À l’occasion de la Journée mondiale de l’eau, placée cette année sur le thème « Where water flows, equality grows », World vision France rappelle que la crise mondiale de l’eau est aussi une crise d’égalité. En Afrique centrale, cette réalité est particulièrement aiguë.
L’accès à l’eau potable reste un défi majeur dans cette région du continent. Selon les dernières données disponibles, seulement 47% de la population a accès à une source d’eau améliorée, ce qui signifie que plus de la moitié des habitants doivent se contenter de sources d’eau non sécuritaires. Cette situation a des conséquences désastreuses sur la santé publique, l’éducation et le développement économique.
Les femmes et les enfants sont particulièrement touchés par cette crise. Chaque jour, des millions d’entre eux parcourent de longues distances pour collecter de l’eau, souvent contaminée, ce qui les expose à des maladies hydriques et les empêche de fréquenter l’école ou de participer à des activités génératrices de revenus. Cette réalité creuse encore davantage les inégalités entre les sexes et les générations.
Les zones rurales sont les plus touchées par le manque d’accès à l’eau potable. Dans de nombreuses communautés isolées, les infrastructures d’approvisionnement en eau sont quasi-inexistantes ou en très mauvais état. Les puits traditionnels s’assèchent rapidement pendant la saison sèche, forçant les populations à puiser dans des sources d’eau de surface polluées.
Les conséquences de cette crise de l’eau se répercutent sur tous les aspects de la vie en Afrique centrale. Dans le domaine de la santé, les maladies liées à l’eau insalubre, comme le choléra, la typhoïde et la diarrhée, sont endémiques dans de nombreuses régions. Ces maladies affaiblissent les systèmes immunitaires, particulièrement chez les enfants, et contribuent à la mortalité infantile élevée.
L’agriculture, pilier de nombreuses économies d’Afrique centrale, souffre également de la pénurie d’eau. Les petits agriculteurs, qui représentent une grande partie de la population active, voient leurs récoltes diminuer en raison du manque d’irrigation. Cette situation alimente l’insécurité alimentaire et la malnutrition, créant un cercle vicieux difficile à briser.
Face à ces défis, des initiatives locales et internationales tentent de trouver des solutions durables. Des projets de construction de puits, de forages et de systèmes de collecte d’eau de pluie sont mis en place dans plusieurs pays de la région. Cependant, ces efforts restent insuffisants face à l’ampleur du problème.
La crise de l’eau en Afrique centrale est également exacerbée par les effets du changement climatique. Les sécheresses prolongées et les inondations de plus en plus fréquentes perturbent les cycles hydrologiques traditionnels, rendant encore plus difficile la gestion des ressources en eau.

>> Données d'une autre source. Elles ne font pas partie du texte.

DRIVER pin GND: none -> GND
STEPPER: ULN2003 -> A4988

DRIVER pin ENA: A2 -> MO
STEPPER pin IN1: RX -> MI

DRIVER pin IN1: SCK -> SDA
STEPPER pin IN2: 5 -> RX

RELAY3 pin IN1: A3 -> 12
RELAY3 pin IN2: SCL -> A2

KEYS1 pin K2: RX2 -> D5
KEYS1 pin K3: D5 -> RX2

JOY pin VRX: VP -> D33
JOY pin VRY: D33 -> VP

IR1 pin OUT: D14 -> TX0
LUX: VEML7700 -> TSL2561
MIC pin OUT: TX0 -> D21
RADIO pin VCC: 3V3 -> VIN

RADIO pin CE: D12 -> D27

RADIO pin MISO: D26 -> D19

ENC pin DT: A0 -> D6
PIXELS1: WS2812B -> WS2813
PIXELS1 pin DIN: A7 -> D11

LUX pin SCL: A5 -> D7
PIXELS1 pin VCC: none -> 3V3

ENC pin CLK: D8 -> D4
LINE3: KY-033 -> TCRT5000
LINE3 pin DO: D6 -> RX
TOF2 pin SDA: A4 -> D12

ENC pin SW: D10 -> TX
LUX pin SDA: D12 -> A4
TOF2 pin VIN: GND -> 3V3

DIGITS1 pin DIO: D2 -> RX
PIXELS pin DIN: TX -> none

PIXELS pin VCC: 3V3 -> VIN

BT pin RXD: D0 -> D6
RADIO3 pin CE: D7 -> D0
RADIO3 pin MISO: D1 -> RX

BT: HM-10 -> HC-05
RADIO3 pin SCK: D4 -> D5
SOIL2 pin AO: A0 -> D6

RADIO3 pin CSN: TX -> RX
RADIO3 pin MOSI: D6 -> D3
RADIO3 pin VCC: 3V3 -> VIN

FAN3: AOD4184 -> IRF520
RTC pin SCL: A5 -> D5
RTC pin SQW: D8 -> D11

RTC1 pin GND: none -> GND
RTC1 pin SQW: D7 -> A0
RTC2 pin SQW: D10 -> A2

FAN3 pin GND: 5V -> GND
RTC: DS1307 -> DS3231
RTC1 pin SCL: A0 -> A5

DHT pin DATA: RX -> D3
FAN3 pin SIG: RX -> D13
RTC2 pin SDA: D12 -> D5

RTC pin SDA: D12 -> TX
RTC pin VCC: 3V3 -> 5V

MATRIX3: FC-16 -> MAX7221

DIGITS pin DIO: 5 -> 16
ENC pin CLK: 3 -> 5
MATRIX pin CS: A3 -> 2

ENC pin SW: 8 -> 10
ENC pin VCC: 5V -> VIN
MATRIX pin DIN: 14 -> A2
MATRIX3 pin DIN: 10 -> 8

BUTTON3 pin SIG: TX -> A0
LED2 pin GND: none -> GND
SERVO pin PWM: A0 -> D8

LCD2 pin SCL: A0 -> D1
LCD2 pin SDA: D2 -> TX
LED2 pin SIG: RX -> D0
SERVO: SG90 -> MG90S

Pour véritablement s’attaquer à cette crise et promouvoir l’égalité, une approche holistique est nécessaire. Cela implique non seulement d’améliorer l’accès à l’eau potable, mais aussi de renforcer les systèmes de santé, d’éducation et d’assainissement. Des politiques de gestion durable de l’eau doivent être mises en place, impliquant les communautés locales dans la prise de décision et la maintenance des infrastructures.
La Journée mondiale de l’eau nous rappelle que l’accès à l’eau potable n’est pas seulement une question de développement, mais aussi une question de droits humains fondamentaux. En Afrique centrale, garantir cet accès à tous, sans discrimination, est un pas crucial vers une société plus juste et plus égalitaire.